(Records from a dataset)
┄┄┄┄┄┄

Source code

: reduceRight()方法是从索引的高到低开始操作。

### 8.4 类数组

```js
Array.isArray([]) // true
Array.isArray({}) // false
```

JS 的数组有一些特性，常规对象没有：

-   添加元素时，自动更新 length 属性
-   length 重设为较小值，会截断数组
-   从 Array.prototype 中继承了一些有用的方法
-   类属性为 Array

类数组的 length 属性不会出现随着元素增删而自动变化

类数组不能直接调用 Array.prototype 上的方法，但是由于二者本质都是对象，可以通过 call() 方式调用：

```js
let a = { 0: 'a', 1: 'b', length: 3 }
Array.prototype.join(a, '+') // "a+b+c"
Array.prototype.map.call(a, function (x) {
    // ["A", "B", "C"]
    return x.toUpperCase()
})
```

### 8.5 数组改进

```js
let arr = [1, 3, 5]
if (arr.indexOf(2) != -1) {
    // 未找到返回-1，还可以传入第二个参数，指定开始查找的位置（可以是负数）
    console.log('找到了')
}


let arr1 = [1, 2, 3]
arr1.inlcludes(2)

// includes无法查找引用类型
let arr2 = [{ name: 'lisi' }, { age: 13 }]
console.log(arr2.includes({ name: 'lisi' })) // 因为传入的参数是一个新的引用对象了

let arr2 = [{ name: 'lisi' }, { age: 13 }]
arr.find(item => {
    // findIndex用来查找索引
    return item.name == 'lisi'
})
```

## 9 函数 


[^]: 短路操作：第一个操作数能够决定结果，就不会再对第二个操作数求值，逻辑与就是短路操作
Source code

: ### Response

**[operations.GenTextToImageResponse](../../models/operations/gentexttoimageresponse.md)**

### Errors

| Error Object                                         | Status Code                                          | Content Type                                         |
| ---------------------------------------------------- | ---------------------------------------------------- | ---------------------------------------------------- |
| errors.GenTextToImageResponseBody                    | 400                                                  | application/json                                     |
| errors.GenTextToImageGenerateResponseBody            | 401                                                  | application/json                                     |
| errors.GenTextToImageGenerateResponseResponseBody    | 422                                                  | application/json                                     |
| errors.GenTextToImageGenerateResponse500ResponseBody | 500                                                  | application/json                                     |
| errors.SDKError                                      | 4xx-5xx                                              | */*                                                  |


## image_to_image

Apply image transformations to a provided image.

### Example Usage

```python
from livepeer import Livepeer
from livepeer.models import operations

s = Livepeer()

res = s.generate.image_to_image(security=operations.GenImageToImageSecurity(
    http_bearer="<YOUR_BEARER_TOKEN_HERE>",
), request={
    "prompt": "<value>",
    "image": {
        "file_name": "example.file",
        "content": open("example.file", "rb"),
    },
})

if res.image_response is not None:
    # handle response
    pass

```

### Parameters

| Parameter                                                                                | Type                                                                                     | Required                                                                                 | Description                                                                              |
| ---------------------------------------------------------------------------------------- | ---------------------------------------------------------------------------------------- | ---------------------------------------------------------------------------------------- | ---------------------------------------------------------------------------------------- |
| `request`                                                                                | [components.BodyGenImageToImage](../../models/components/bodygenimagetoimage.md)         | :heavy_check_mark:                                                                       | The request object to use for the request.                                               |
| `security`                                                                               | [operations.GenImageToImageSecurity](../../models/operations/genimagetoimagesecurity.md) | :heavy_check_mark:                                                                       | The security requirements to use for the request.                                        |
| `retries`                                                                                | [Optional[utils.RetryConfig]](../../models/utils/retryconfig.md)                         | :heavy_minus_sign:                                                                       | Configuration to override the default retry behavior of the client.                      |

┄┄┄┄┄┄

Your goal —
Where the string "prototype" appears in a line of the entries above, return that line.

Solution to this problem —
-   从 Array.prototype 中继承了一些有用的方法
类数组不能直接调用 Array.prototype 上的方法，但是由于二者本质都是对象，可以通过 call() 方式调用：
Array.prototype.join(a, '+') // "a+b+c"
Array.prototype.map.call(a, function (x) {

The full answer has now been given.